BEGIN SUPPLIED DATA
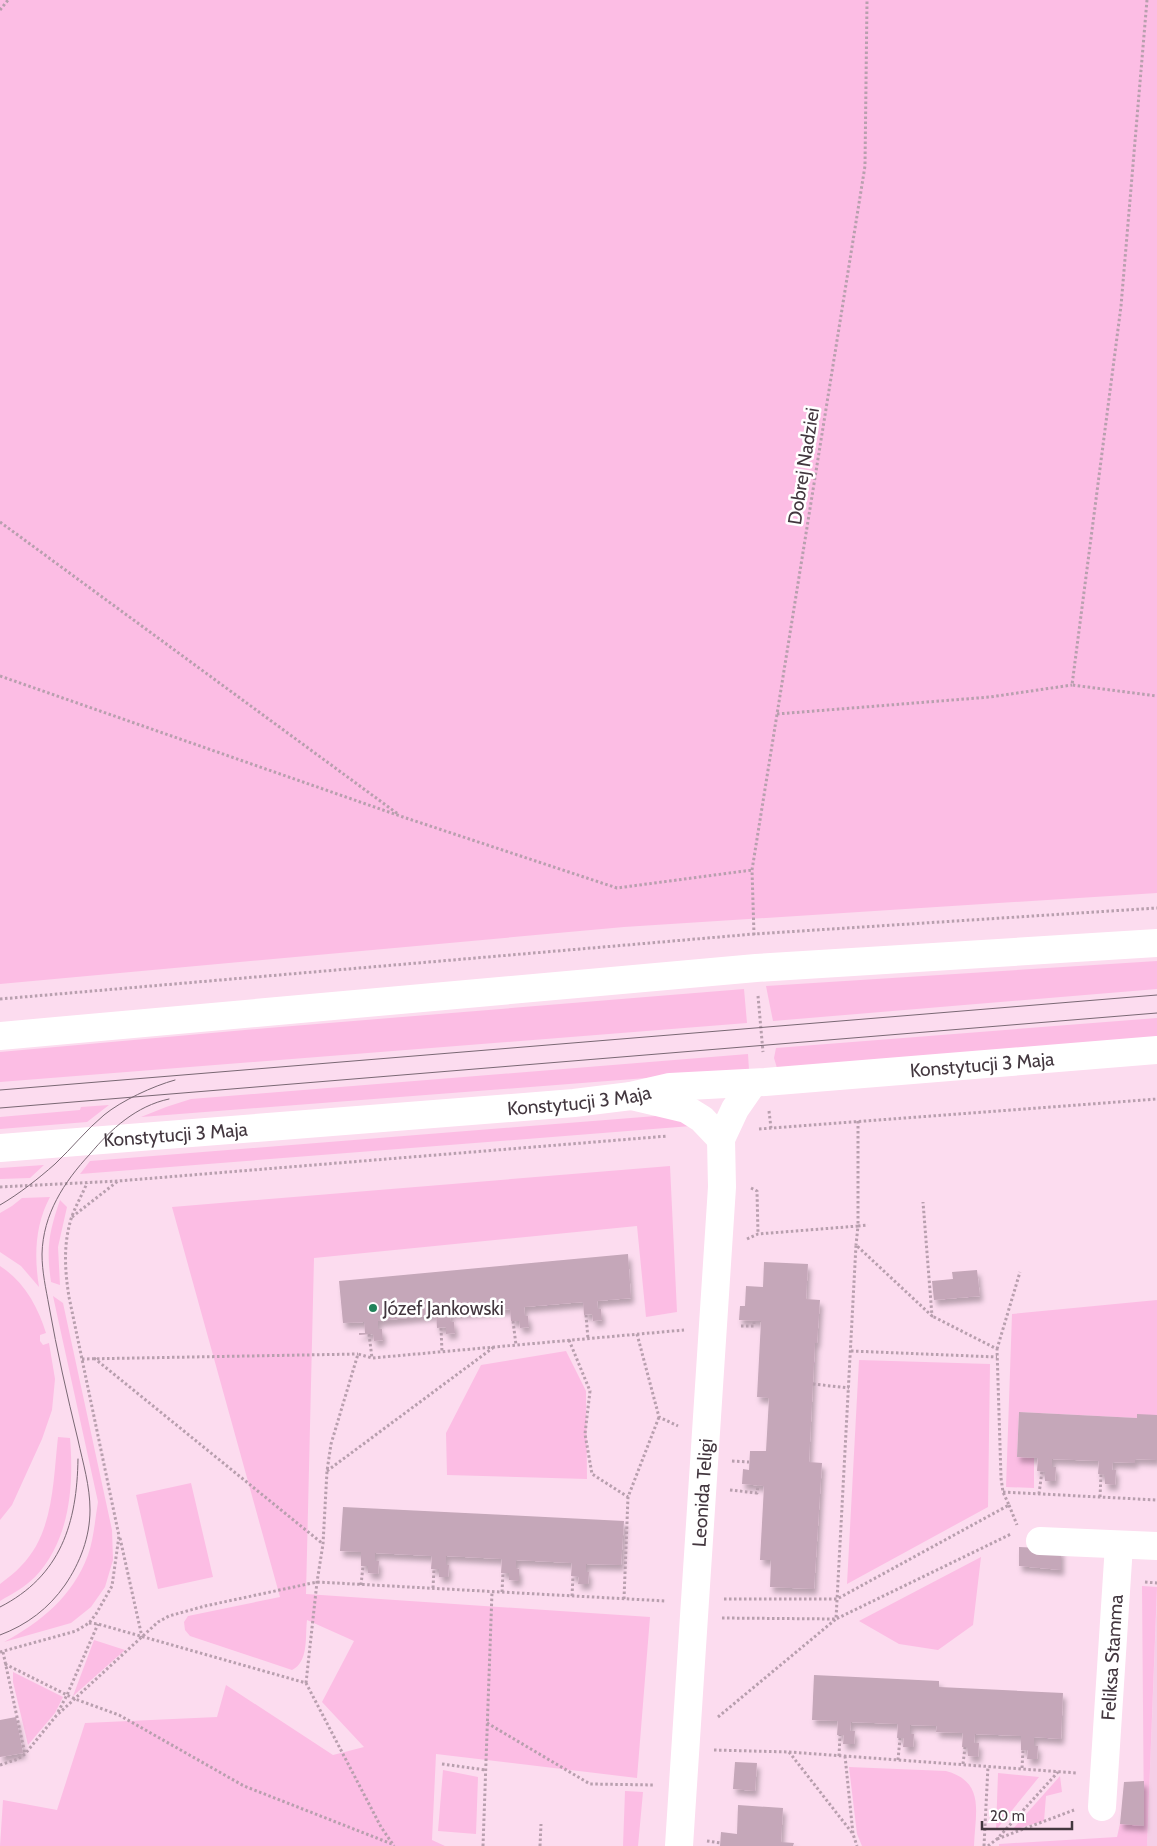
<svg xmlns="http://www.w3.org/2000/svg" width="1157" height="1846" font-family="Cabin,sans-serif">
<style>
.built{fill:#f5cfe7}
.green{fill:#fcbde4}
.building{fill:#c5a7b9;filter:url(#shadow)}
.lines{fill:none;stroke-linecap:round;stroke-linejoin:round}
.path{stroke:#b89fae;stroke-width:3;stroke-dasharray:2.5 2.5;stroke-linecap:butt}
.street{stroke:#fff;stroke-width:28}
.secondary{stroke:#fff;stroke-width:28}
.tram{stroke:#7a6874;stroke-width:1}
.poi-dot{fill:#21825a;stroke:#fff;stroke-width:2}
.labels{text-anchor:middle;stroke-width:5;stroke-linejoin:round;paint-order:stroke}
.street-label{font-size:19px;fill:#43373f;stroke:#fff}
.poi-label{font-size:19px;fill:#43373f;stroke:#fff;text-anchor:start}
</style>
<defs>
<filter id="shadow"><feDropShadow dx="3" dy="5.5" stdDeviation="2.5" flood-color="#0004"/></filter>
</defs>
<rect width="100%" height="100%" fill="#fcdcef"/>
<path class="built" d="M 1157,1594 L 1157,1846 L 1147,1846 Z"/>
<path class="green" d="M 0,0 L 1157,0 L 1157,893 L 624,927 L 0,984 Z
M 1157,961 L 1157,989 L 773,1021 L 766,986 Z
M 744,989 L 747,1023 L 0,1082 L 0,1052 L 268,1028 Z
M 1157,1018 L 1157,1039 L 777,1068 L 774,1058 L 776,1048 Z
M 748,1054 L 749,1070 L 141,1117 L 166,1107 L 191,1099 Z
M 109,1105 L 87,1122 L 0,1129 L 0,1117 L 80,1110 L 81,1107 Z
M 656,1116 L 672,1116 L 691,1126 L 80,1174 L 90,1161 Z
M 44,1165 L 30,1178 L 0,1179 L 0,1168 Z
M 670,1166 L 677,1312 L 646,1317 L 637,1226 L 314,1258 L 306,1594 L 650,1617 L 637,1778 L 436,1754 L 432,1840 L 445,1846 L 0,1846 L 3,1800 L 57,1810 L 85,1723 L 217,1717 L 226,1685 L 333,1755 L 364,1747 L 322,1702 L 354,1641 L 307,1620 C 305,1636 309,1662 292,1670 L 190,1636 L 185,1630 L 184,1622 L 188,1616 L 280,1597 L 172,1207 Z
M 50,1197 C 35,1225 34,1256 39,1287 L 21,1266 L 0,1252 L 0,1213 L 12,1206 L 22,1198 Z
M 60,1200 L 67,1207 L 58,1247 L 60,1285 L 51,1282 C 46,1248 49,1232 60,1200 Z
M 0,1266 C 24,1281 38,1307 46,1333 L 40,1335 L 40,1341 L 43,1345 L 49,1343 L 55,1379 L 52,1410 L 42,1439 L 12,1505 L 0,1520 Z
M 53,1296 L 63,1303 L 112,1530 L 113,1560 L 105,1587 L 91,1607 L 71,1623 L 4,1642 C 41,1622 73,1596 88,1555 C 94,1538 95,1519 98,1502 Z
M 1157,1300 L 1157,1415 L 1137,1418 L 1019,1412 L 1017,1457 L 1034,1458 L 1034,1488 L 1006,1487 L 1012,1314 Z
M 566,1351 L 586,1391 L 587,1479 L 447,1475 L 446,1433 L 481,1365 Z
M 859,1360 L 990,1364 L 988,1507 L 847,1584 Z
M 58,1437 L 70,1438 C 74,1486 70,1540 35,1577 C 25,1587 12,1594 0,1601 L 0,1584 C 7,1578 15,1573 21,1566 C 54,1533 53,1481 58,1437 Z
M 191,1483 L 213,1577 L 158,1589 L 136,1495 Z
M 981,1557 L 973,1625 L 938,1650 L 899,1644 L 859,1621 Z
M 1142,1586 L 1157,1587 L 1147,1846 L 999,1846 L 999,1844 L 1117,1837 L 1120,1824 L 1144,1825 Z
M 94,1640 L 125,1650 L 73,1696 Z
M 13,1672 L 63,1697 L 55,1713 L 28,1745 L 13,1682 Z
M 849,1767 L 946,1771 C 986,1782 975,1813 974,1846 L 862,1846 L 857,1834 Z
M 443,1770 L 478,1777 L 476,1834 L 438,1831 Z
M 998,1773 L 1039,1777 L 996,1830 Z
M 1060,1776 L 1062,1792 L 1046,1796 L 1044,1821 L 1012,1830 Z
M 625,1791 L 643,1792 L 638,1846 L 623,1846 Z"/>
<path class="building" d="M 628,1254 L 631,1298 L 597,1301 L 598,1309 L 601,1309 L 602,1320 L 593,1321 L 592,1314 L 584,1315 L 583,1302 L 524,1307 L 525,1316 L 528,1316 L 529,1327 L 520,1328 L 519,1321 L 511,1321 L 510,1309 L 450,1314 L 451,1322 L 454,1322 L 455,1333 L 446,1334 L 446,1327 L 437,1328 L 436,1315 L 378,1321 L 378,1329 L 382,1329 L 383,1340 L 374,1341 L 373,1334 L 359,1335 L 359,1333 L 365,1333 L 364,1322 L 343,1323 L 339,1281 Z
M 764,1262 L 808,1264 L 806,1299 L 820,1300 L 817,1343 L 815,1343 L 809,1462 L 822,1463 L 814,1589 L 770,1587 L 771,1560 L 760,1560 L 764,1486 L 742,1484 L 743,1469 L 749,1470 L 750,1451 L 766,1451 L 769,1398 L 757,1397 L 761,1321 L 739,1320 L 740,1306 L 745,1306 L 746,1286 L 763,1287 Z
M 977,1270 L 980,1296 L 934,1300 L 932,1281 L 953,1279 L 952,1272 Z
M 1019,1412 L 1137,1418 L 1137,1414 L 1157,1415 L 1157,1460 L 1135,1459 L 1135,1463 L 1113,1462 L 1112,1470 L 1116,1470 L 1115,1485 L 1105,1484 L 1105,1475 L 1098,1474 L 1099,1461 L 1052,1459 L 1052,1467 L 1056,1467 L 1055,1481 L 1045,1481 L 1045,1472 L 1037,1471 L 1038,1458 L 1017,1457 Z
M 343,1507 L 624,1521 L 621,1565 L 586,1564 L 586,1572 L 589,1572 L 588,1584 L 578,1584 L 579,1577 L 571,1576 L 572,1563 L 516,1560 L 516,1568 L 519,1569 L 519,1581 L 509,1580 L 509,1573 L 501,1573 L 502,1559 L 446,1556 L 446,1565 L 449,1565 L 448,1577 L 439,1577 L 439,1569 L 431,1569 L 432,1556 L 375,1553 L 375,1561 L 379,1561 L 378,1574 L 368,1573 L 368,1566 L 361,1566 L 361,1552 L 340,1551 Z
M 1019,1547 L 1061,1549 L 1061,1570 L 1019,1566 Z
M 814,1675 L 939,1681 L 939,1687 L 1063,1693 L 1061,1739 L 1034,1737 L 1034,1746 L 1038,1746 L 1037,1759 L 1027,1759 L 1028,1750 L 1021,1750 L 1021,1736 L 975,1734 L 974,1743 L 979,1743 L 978,1757 L 968,1756 L 968,1748 L 962,1747 L 963,1733 L 936,1732 L 937,1726 L 910,1725 L 910,1734 L 914,1734 L 913,1747 L 903,1747 L 904,1738 L 897,1738 L 898,1724 L 851,1722 L 850,1731 L 855,1731 L 854,1744 L 843,1744 L 844,1735 L 837,1735 L 838,1721 L 812,1720 Z
M 16,1717 L 23,1753 L 0,1757 L 0,1720 Z
M 735,1762 L 757,1763 L 755,1791 L 733,1789 Z
M 1144,1781 L 1144,1826 L 1120,1824 L 1124,1782 Z
M 738,1805 L 783,1808 L 781,1842 L 794,1843 L 793,1846 L 720,1846 L 721,1832 L 737,1834 Z"/>
<g class="lines">
<path class="path" d="M 1147,0 L 1121,306 L 1072,685 L 1157,696
M 0,10 L 8,0
M 0,522 L 398,814
M 0,676 L 403,817 L 617,888 L 752,870
M 777,714 L 990,697 L 1072,685
M 754,935 L 752,870 L 865,166 L 867,0
M 758,996 L 763,1052
M 0,999 L 754,934 L 1157,908
M 769,1111 L 771,1128
M 858,1121 L 858,1226 L 868,1225
M 759,1129 L 1157,1099
M 0,1187 L 118,1181 L 668,1136
M 751,1188 L 757,1191 L 758,1234
M 72,1217 L 118,1181
M 747,1239 L 758,1234 L 858,1226 L 856,1245
M 586,1315 L 588,1339
M 513,1321 L 516,1345
M 741,1326 L 754,1326 L 754,1321
M 441,1328 L 442,1352
M 369,1334 L 372,1358
M 637,1334 L 659,1417 L 678,1426
M 569,1340 L 590,1391 L 585,1434 L 592,1474 L 628,1497
M 997,1349 L 1020,1272
M 851,1351 L 997,1357
M 94,1358 L 323,1544
M 82,1359 L 358,1354
M 813,1384 L 849,1388
M 732,1461 L 749,1462
M 327,1471 L 494,1347
M 730,1490 L 757,1493 L 758,1485
M 1003,1492 L 1157,1500
M 1039,1494 L 1042,1471
M 1100,1497 L 1101,1474
M 1009,1505 L 1017,1525
M 120,1538 L 142,1637
M 1145,1582 L 1157,1583
M 361,1585 L 363,1566
M 433,1588 L 434,1569
M 502,1592 L 503,1573
M 572,1596 L 573,1576
M 624,1599 L 628,1497 L 659,1417
M 724,1599 L 837,1599 L 1009,1505 L 1003,1492 L 1001,1478 L 997,1349 L 932,1316
M 722,1618 L 836,1619 L 1011,1534
M 89,1623 L 98,1624 L 306,1683 L 381,1827 L 394,1846
M 0,1652 L 76,1631 L 89,1623 L 96,1614 L 112,1586 L 119,1536 L 69,1297 C 65,1271 63,1246 71,1219 C 75,1207 82,1195 87,1183
M 3,1652 L 25,1754
M 5,1664 L 75,1699 L 119,1715 L 244,1786 L 392,1844
M 306,1683 L 317,1582 L 323,1544 L 327,1471 L 331,1444 L 358,1354 L 372,1358 L 684,1330
M 58,1712 L 67,1695 L 98,1624
M 718,1717 L 836,1619 L 856,1245 L 932,1316 L 923,1202
M 487,1723 L 590,1784 L 655,1785
M 714,1750 L 789,1752 L 1077,1773
M 789,1752 L 853,1834
M 839,1756 L 840,1735
M 845,1756 L 853,1834 L 857,1846
M 898,1760 L 900,1738
M 442,1764 L 486,1770
M 963,1764 L 965,1747
M 0,1765 L 18,1759 L 25,1754 L 56,1716 L 158,1622 L 169,1616 L 205,1606 L 317,1582 L 666,1601
M 1022,1768 L 1023,1750
M 997,1839 L 1074,1810
M 707,1841 L 721,1843
M 483,1846 L 492,1592
M 540,1846 L 541,1824
M 984,1846 L 988,1766
M 988,1846 L 997,1839 L 1058,1772"/>
<g class="street">
<path d="M 631,1096 L 686,1109 L 702,1119 L 721,1139"/>
<path d="M 1040,1541 L 1157,1546"/>
<path id="s1" d="M 1102,1807 L 1119,1545"/>
<path id="s2" d="M 679,1846 L 722,1187 L 721,1139 L 735,1109 L 753,1083"/>
</g>
<g class="secondary">
<path d="M 0,1036 L 756,968 L 1157,943"/>
<path id="s3" d="M 0,1148 L 574,1103 L 631,1096 L 670,1087 L 765,1082 L 1157,1050"/>
</g>
<path class="tram" d="M 0,1090 L 1157,995
M 0,1108 L 1157,1013
M 0,1205 C 19,1194 38,1179 55,1164 C 72,1148 86,1130 104,1115 C 121,1101 153,1086 175,1080
M 0,1607 C 61,1576 77,1523 78,1459
M 0,1635 C 27,1625 49,1608 65,1585 C 80,1563 90,1537 90,1510 C 90,1486 83,1463 78,1440 C 67,1395 57,1351 49,1306 C 46,1289 42,1272 42,1254 C 43,1214 64,1182 90,1154 C 111,1129 136,1106 169,1099"/>
</g>
<circle class="poi-dot" cx="373" cy="1308" r="5"/>
<g class="labels">
<g class="street-label">
<text transform="translate(803 466) rotate(-81)" y="7">Dobrej Nadziei</text>
<text dy="7" stroke="none"><textPath href="#s3" startOffset="986">Konstytucji 3 Maja</textPath></text>
<text dy="7" stroke="none"><textPath href="#s3" startOffset="581">Konstytucji 3 Maja</textPath></text>
<text dy="7" stroke="none"><textPath href="#s3" startOffset="176">Konstytucji 3 Maja</textPath></text>
<text dy="7" stroke="none"><textPath href="#s2" startOffset="354">Leonida Teligi</textPath></text>
<text dy="7" stroke="none"><textPath href="#s1" startOffset="150">Feliksa Stamma</textPath></text>
</g>
<g class="poi-label">
<text x="383" y="1315">Józef Jankowski</text>
</g>
</g>
<path d="M982 1821v8h90v-8" fill="none" stroke="#43373f" stroke-width="2.5"/>
<text x="990" y="1821" font-size="15" fill="#43373f" stroke="#ffffff" stroke-width="4" paint-order="stroke">20 m</text>
</svg>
END SUPPLIED DATA
● TASK TO CARRY OUT
Produce only the lines from the line containing "M 741,1326 L 754,1326 L 754,1321" through the line containing "M 724,1599 L", inclusive of both, exactly as they stand in the entries above.

● THE ANSWER
M 741,1326 L 754,1326 L 754,1321
M 441,1328 L 442,1352
M 369,1334 L 372,1358
M 637,1334 L 659,1417 L 678,1426
M 569,1340 L 590,1391 L 585,1434 L 592,1474 L 628,1497
M 997,1349 L 1020,1272
M 851,1351 L 997,1357
M 94,1358 L 323,1544
M 82,1359 L 358,1354
M 813,1384 L 849,1388
M 732,1461 L 749,1462
M 327,1471 L 494,1347
M 730,1490 L 757,1493 L 758,1485
M 1003,1492 L 1157,1500
M 1039,1494 L 1042,1471
M 1100,1497 L 1101,1474
M 1009,1505 L 1017,1525
M 120,1538 L 142,1637
M 1145,1582 L 1157,1583
M 361,1585 L 363,1566
M 433,1588 L 434,1569
M 502,1592 L 503,1573
M 572,1596 L 573,1576
M 624,1599 L 628,1497 L 659,1417
M 724,1599 L 837,1599 L 1009,1505 L 1003,1492 L 1001,1478 L 997,1349 L 932,1316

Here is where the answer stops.